**Angezeigter Auszug:**

● ● ● ●

Der Report der Beobachtungsstelle weist auch auf die systematische Gewalt gegen Obdachlose hin: Zwischen 2020 und 2024 wurden allein 46.865 Gewalttaten registriert. Die meisten Delikte ereigneten sich nicht nur auf öffentlichen Straßen, sondern auch an Orten wie Notunterkünfte und Gesundheitszentren, die für den Schutz der Personen vorgesehen sind.
OBPopRua kritisiert, dass es an wirksamer öffentlicher Strukturpolitik in den Bereichen Wohnen, Arbeit und Bildung fehle und der Umgang mit dieser gesellschaftlichen Herausforderung nicht mit der Verfassung vereinbar sei. "Die Nichteinhaltung der Bundesverfassung von 1988 in Bezug auf Obdachlose setzt sich in Brasilien fort, mit sehr geringen Fortschritten bei der Gewährleistung der Rechte dieser Bevölkerungsgruppe", so der Bericht.

● ● ● ●

**Arbeitsauftrag 1:** Schreiben Sie aus dem Auszug über Obdachlose in Brasilien die Passage ab, die bei den Worten „OBPopRua kritisiert, dass“ einsetzt und nach „so der Bericht.“ endet.
**Arbeitsauftrag 2:** Führen Sie den Auszug über Obdachlose in Brasilien im Anschluss an seinen letzten Satz weiter.

● ● ● ●

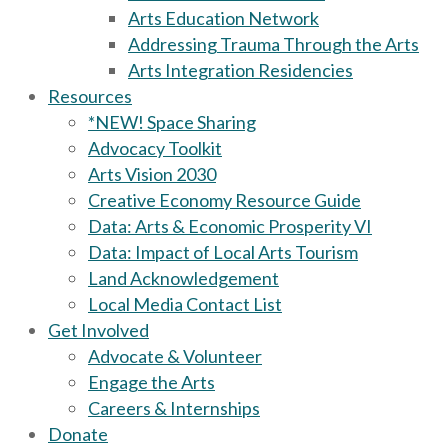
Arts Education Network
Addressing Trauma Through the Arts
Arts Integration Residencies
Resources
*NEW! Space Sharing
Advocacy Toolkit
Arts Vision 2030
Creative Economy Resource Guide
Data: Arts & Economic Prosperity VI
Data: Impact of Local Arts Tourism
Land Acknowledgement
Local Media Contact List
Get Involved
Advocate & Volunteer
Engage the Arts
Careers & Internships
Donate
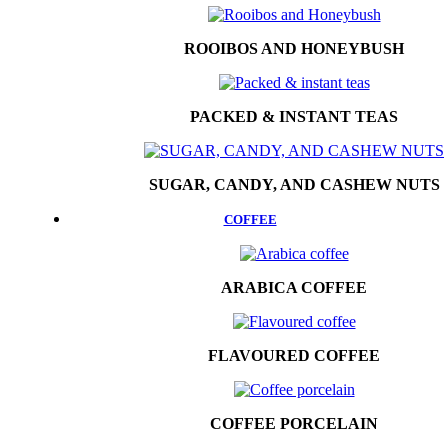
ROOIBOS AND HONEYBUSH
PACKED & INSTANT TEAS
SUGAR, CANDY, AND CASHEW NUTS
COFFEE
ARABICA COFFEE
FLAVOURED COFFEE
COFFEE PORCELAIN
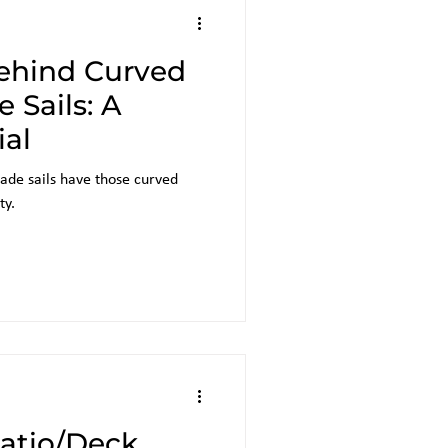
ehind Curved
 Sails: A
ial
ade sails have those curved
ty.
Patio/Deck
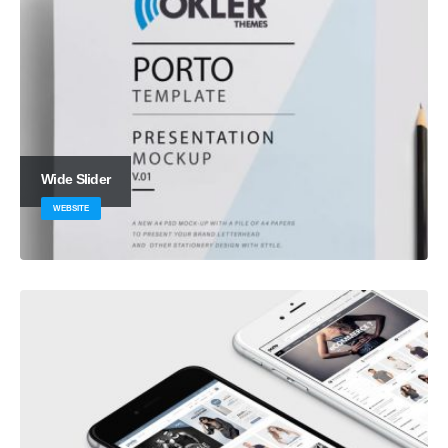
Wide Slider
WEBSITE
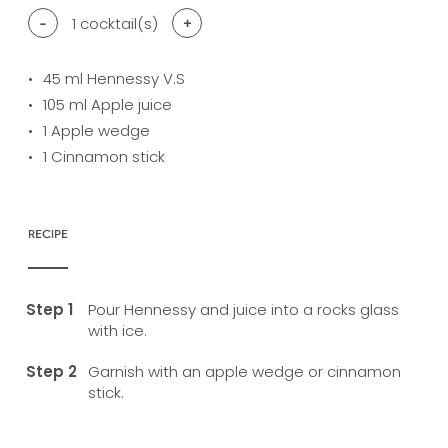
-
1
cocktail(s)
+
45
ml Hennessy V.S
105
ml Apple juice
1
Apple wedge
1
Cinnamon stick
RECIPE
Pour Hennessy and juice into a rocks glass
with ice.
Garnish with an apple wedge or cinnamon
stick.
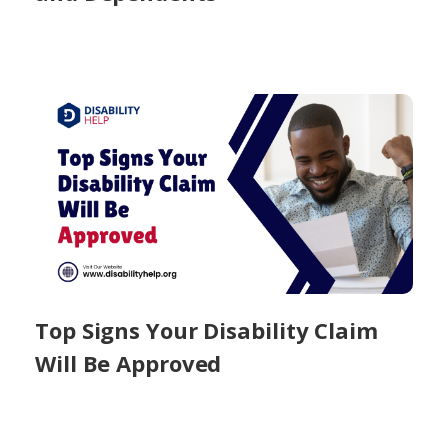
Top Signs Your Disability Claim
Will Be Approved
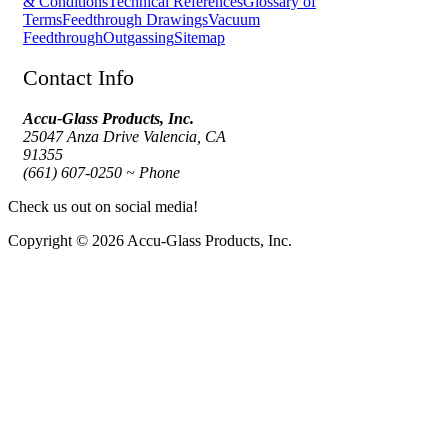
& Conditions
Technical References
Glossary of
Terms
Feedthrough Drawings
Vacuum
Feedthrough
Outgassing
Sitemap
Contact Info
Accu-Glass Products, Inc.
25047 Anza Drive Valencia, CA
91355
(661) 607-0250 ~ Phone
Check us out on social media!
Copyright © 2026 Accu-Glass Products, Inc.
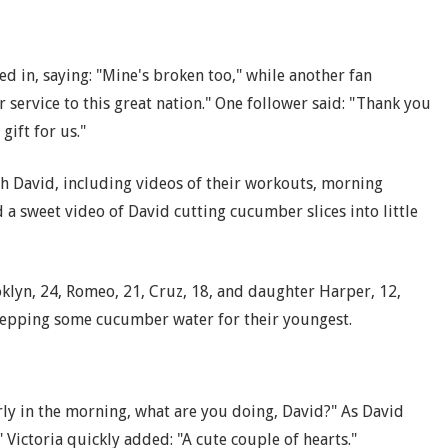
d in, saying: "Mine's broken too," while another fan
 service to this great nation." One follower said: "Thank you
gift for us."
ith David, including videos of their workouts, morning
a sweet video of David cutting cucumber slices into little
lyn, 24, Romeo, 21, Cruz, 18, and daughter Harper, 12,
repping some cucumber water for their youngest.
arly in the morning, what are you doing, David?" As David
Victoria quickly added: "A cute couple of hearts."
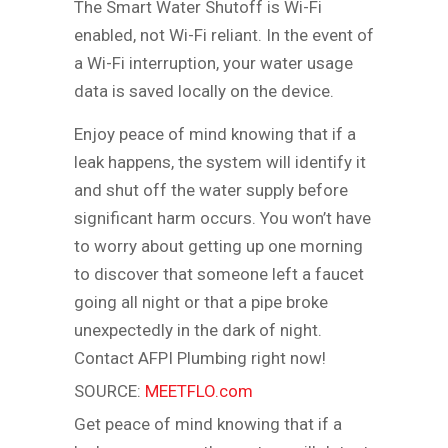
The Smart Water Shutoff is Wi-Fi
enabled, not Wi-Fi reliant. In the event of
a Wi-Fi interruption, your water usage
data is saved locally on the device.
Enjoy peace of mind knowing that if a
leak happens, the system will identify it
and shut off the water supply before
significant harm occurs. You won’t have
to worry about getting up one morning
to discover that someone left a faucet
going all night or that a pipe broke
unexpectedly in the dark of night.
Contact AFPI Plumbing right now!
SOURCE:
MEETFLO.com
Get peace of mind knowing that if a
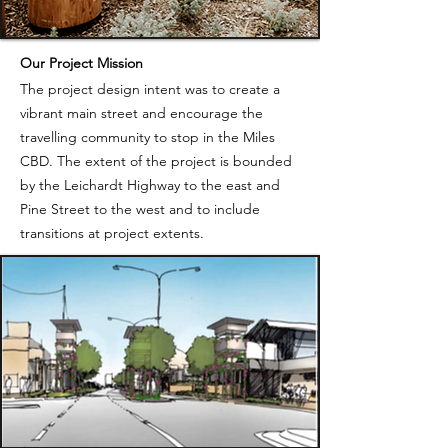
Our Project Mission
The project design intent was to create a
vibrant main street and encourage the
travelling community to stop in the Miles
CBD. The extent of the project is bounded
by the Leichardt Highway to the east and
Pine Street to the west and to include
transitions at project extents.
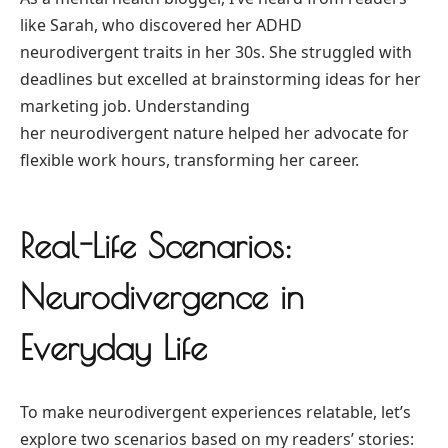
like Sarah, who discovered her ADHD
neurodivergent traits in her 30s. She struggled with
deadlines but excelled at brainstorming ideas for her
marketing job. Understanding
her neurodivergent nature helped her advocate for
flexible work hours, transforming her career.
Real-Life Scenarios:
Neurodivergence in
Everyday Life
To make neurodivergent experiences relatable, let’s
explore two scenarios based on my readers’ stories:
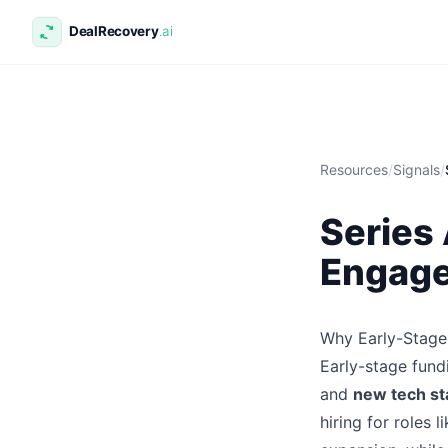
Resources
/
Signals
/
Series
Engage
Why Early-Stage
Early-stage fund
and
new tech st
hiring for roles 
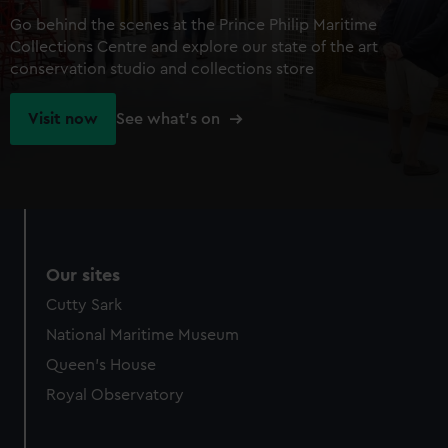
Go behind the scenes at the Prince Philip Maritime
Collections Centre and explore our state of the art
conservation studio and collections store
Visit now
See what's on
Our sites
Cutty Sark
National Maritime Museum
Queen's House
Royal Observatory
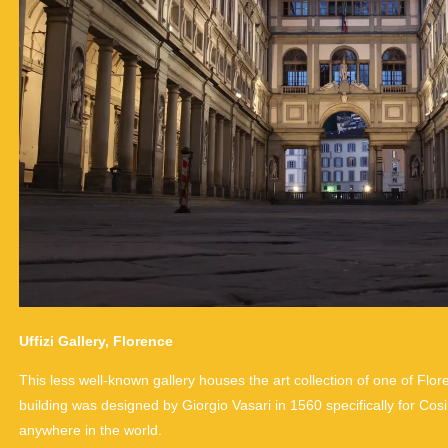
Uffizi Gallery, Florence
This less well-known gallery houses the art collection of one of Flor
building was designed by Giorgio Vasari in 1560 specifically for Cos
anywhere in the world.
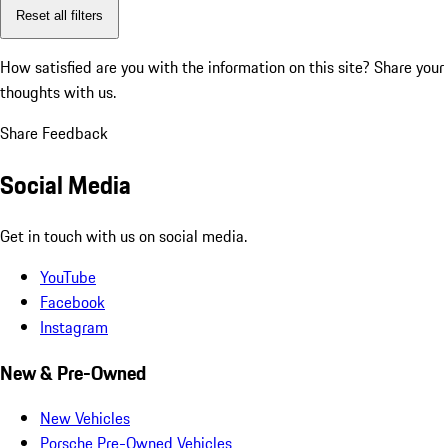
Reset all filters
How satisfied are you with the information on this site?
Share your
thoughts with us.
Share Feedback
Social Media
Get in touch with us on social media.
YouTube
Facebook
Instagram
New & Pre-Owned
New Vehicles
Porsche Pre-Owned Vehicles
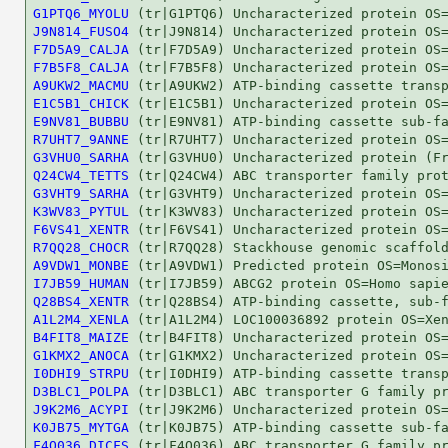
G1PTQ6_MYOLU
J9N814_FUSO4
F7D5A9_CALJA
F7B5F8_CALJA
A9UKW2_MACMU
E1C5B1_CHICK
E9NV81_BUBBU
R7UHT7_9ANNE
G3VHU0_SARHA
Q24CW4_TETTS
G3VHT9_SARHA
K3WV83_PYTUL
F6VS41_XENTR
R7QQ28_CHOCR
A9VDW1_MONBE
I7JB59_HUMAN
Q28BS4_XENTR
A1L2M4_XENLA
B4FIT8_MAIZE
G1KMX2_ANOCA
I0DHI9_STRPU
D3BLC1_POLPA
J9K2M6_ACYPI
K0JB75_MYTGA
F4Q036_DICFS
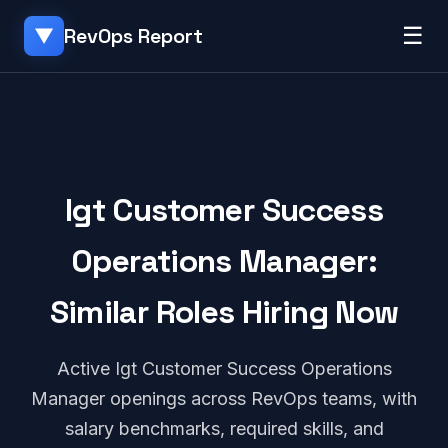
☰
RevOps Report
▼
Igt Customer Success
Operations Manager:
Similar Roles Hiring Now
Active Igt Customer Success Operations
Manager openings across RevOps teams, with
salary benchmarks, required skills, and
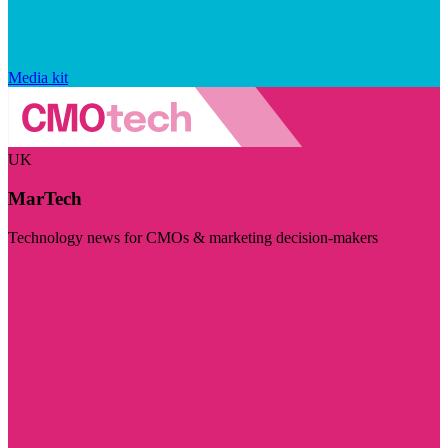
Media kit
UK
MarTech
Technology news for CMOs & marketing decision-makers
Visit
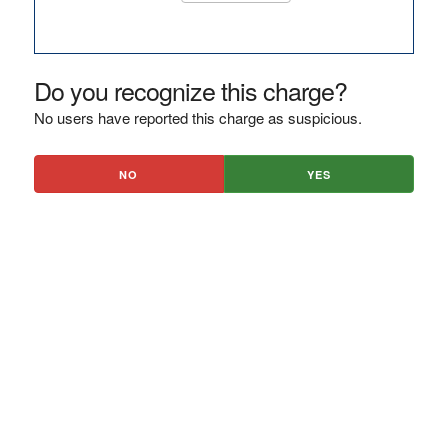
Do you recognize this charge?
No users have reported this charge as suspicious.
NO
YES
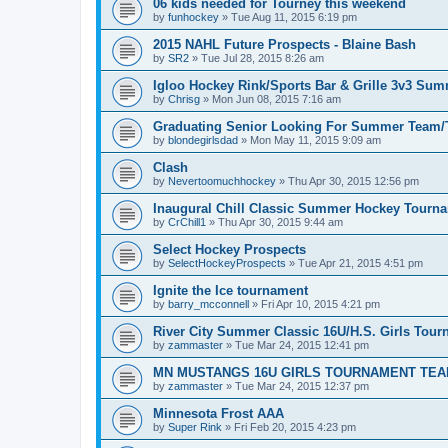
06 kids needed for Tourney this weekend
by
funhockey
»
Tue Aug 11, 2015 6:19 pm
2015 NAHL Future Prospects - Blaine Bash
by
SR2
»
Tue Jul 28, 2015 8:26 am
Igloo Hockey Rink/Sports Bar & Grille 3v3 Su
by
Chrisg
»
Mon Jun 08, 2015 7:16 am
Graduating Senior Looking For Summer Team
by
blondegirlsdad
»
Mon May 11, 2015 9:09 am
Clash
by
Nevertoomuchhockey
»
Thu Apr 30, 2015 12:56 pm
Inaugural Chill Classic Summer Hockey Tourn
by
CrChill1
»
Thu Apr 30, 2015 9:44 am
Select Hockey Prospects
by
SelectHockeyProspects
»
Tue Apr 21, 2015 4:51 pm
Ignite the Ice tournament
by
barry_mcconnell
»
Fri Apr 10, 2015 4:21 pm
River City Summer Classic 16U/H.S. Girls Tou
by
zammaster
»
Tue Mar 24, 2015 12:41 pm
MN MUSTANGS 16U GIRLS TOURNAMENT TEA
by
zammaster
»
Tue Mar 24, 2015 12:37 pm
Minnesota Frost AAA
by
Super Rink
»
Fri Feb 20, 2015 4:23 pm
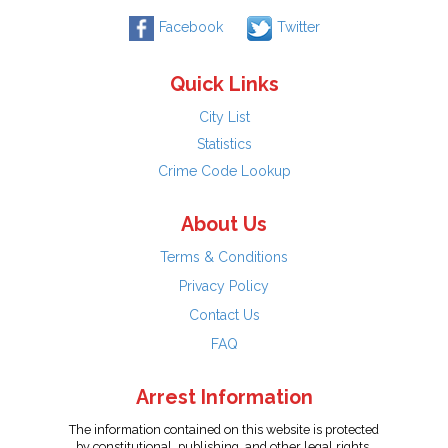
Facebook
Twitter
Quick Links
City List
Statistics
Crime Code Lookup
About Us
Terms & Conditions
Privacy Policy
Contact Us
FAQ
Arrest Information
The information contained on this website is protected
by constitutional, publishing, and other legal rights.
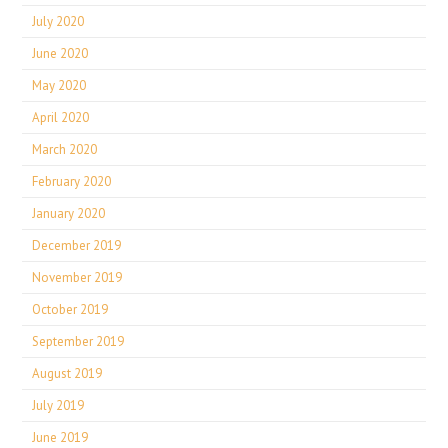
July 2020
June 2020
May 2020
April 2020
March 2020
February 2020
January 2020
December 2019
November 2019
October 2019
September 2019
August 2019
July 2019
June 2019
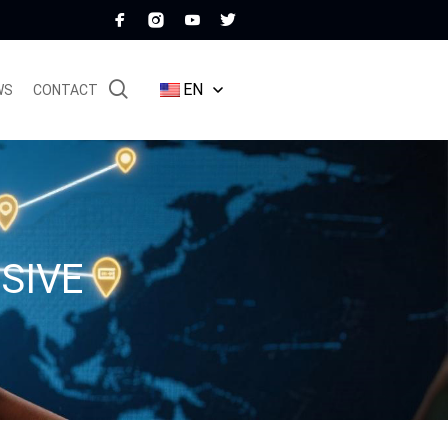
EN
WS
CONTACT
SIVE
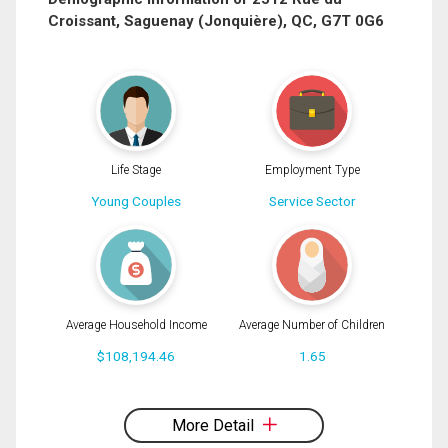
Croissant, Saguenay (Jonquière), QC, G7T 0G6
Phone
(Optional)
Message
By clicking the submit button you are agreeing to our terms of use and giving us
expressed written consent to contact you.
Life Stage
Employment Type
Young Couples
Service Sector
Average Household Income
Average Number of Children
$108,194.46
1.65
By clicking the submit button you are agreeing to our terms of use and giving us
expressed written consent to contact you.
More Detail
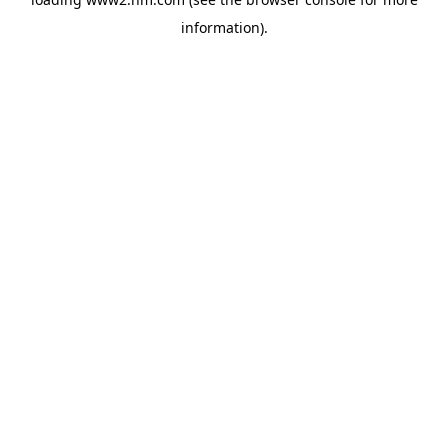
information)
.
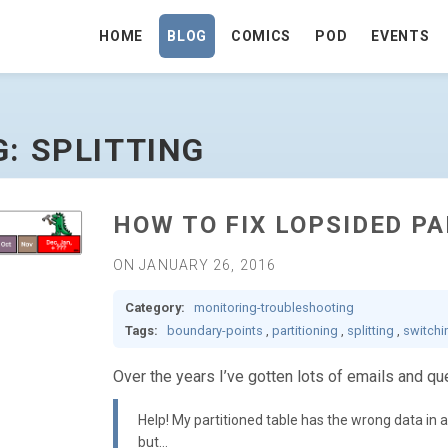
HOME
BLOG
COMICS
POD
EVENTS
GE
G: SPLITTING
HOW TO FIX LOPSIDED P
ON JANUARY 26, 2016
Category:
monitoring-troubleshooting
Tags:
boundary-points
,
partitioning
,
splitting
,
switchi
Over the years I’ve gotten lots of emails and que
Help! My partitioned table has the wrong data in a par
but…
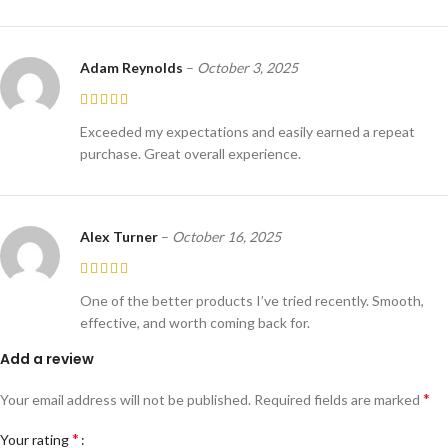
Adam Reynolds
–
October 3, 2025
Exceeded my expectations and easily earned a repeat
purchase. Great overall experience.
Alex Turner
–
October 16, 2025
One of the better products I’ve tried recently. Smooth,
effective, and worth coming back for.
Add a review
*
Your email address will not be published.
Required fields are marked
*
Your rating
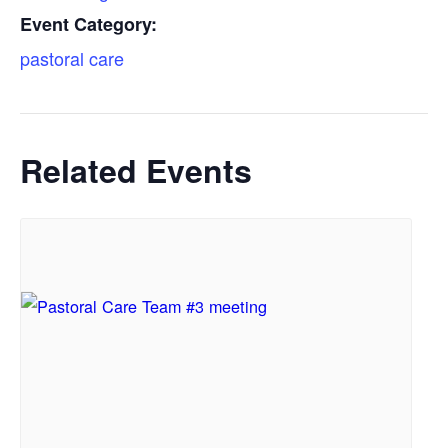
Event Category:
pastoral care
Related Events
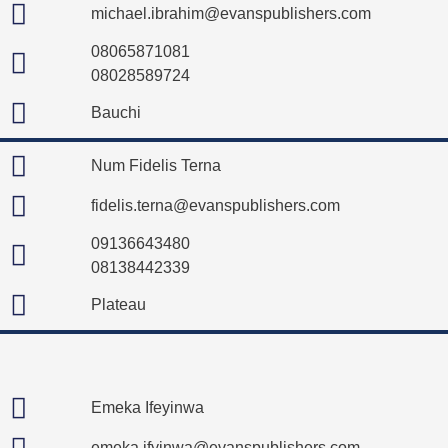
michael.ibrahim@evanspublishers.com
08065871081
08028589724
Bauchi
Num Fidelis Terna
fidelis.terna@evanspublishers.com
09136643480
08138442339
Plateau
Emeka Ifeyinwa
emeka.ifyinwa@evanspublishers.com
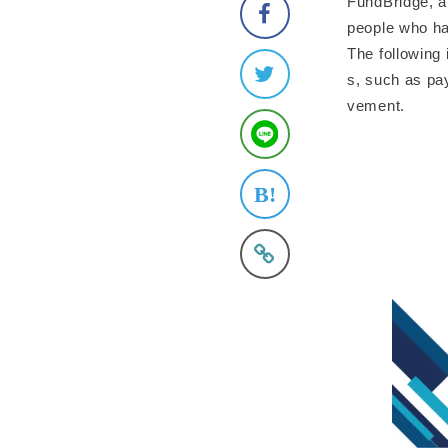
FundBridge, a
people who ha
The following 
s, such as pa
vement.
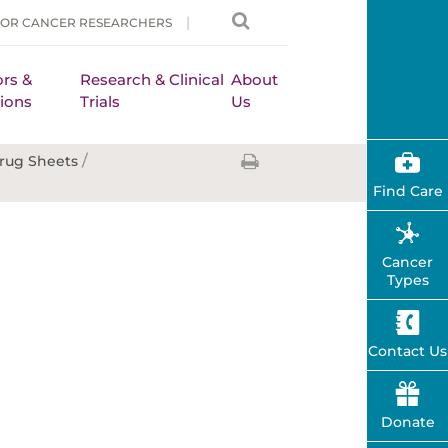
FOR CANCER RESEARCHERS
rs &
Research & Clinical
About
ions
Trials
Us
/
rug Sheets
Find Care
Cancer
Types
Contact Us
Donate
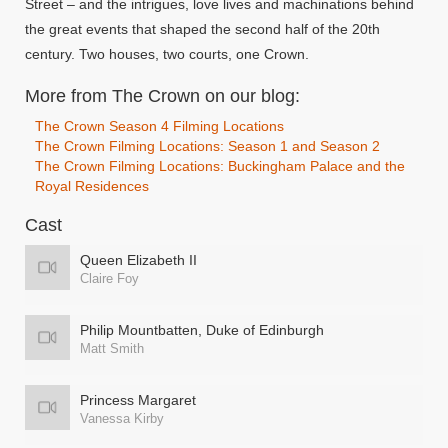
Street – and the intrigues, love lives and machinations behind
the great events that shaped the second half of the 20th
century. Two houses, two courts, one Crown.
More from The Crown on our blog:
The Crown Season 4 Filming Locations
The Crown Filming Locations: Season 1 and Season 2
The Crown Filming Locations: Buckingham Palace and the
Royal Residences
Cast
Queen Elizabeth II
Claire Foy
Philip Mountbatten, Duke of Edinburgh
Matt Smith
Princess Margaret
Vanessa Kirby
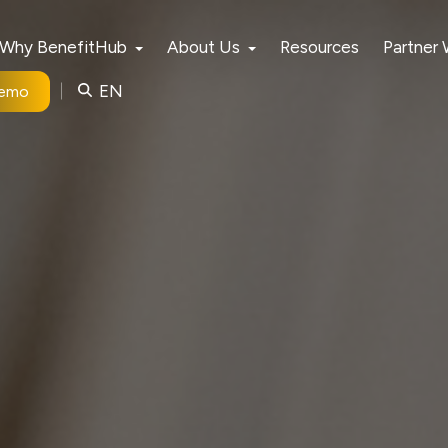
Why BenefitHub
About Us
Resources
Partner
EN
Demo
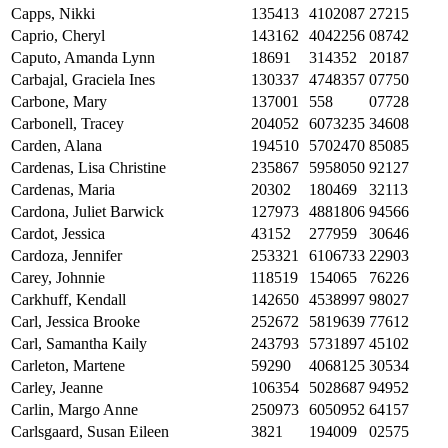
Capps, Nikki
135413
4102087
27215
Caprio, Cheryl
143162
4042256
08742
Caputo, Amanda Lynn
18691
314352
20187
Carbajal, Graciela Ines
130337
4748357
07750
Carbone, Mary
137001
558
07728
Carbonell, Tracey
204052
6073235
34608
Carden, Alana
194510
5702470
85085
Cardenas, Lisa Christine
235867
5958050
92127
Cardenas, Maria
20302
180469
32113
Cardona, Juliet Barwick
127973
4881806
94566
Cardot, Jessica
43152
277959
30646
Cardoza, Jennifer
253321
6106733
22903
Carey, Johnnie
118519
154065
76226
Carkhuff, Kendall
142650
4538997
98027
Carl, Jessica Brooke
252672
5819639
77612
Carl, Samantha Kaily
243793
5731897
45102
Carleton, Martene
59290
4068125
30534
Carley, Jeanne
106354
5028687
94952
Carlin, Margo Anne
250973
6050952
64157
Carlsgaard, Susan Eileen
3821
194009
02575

● ● ● ●

**Antwortfeld 1:**
OBPopRua kritisiert, dass es an wirksamer öffentlicher Strukturpolitik in den Bereichen Wohnen, Arbeit und Bildung fehle und der Umgang mit dieser gesellschaftlichen Herausforderung nicht mit der Verfassung vereinbar sei. "Die Nichteinhaltung der Bundesverfassung von 1988 in Bezug auf Obdachlose setzt sich in Brasilien fort, mit sehr geringen Fortschritten bei der Gewährleistung der Rechte dieser Bevölkerungsgruppe", so der Bericht.

**Antwortfeld 2:**
Das Ministerium für soziale Entwicklung verweist seinerseits auf die staatlichen Investitionen in die Ausbildung und die Stärkung der Betreuungszentren. Es habe "kontinuierlich in die Verstärkung der Aufnahme und des Schutzes von Erwachsenen und Familien in prekären Situationen investiert, um zur sozialen Eingliederung beizutragen und Ungleichheiten zu bekämpfen". Diese Einrichtungen würden Dienstleistungen wie Mahlzeiten, Räume für die Körperpflege, Unterstützung bei der Ausstellung von Dokumenten und anderes bieten.
Dennoch räumt das Ministerium ein, dass es weiterhin Herausforderungen gibt. Dieser Anstieg der Zahl der Obdachlosen in Brasilien sei ein dringender Aufruf, umfassende politische Maßnahmen zu konzipieren und umzusetzen, die die Ursachen der sozialen Ausgrenzung angehen.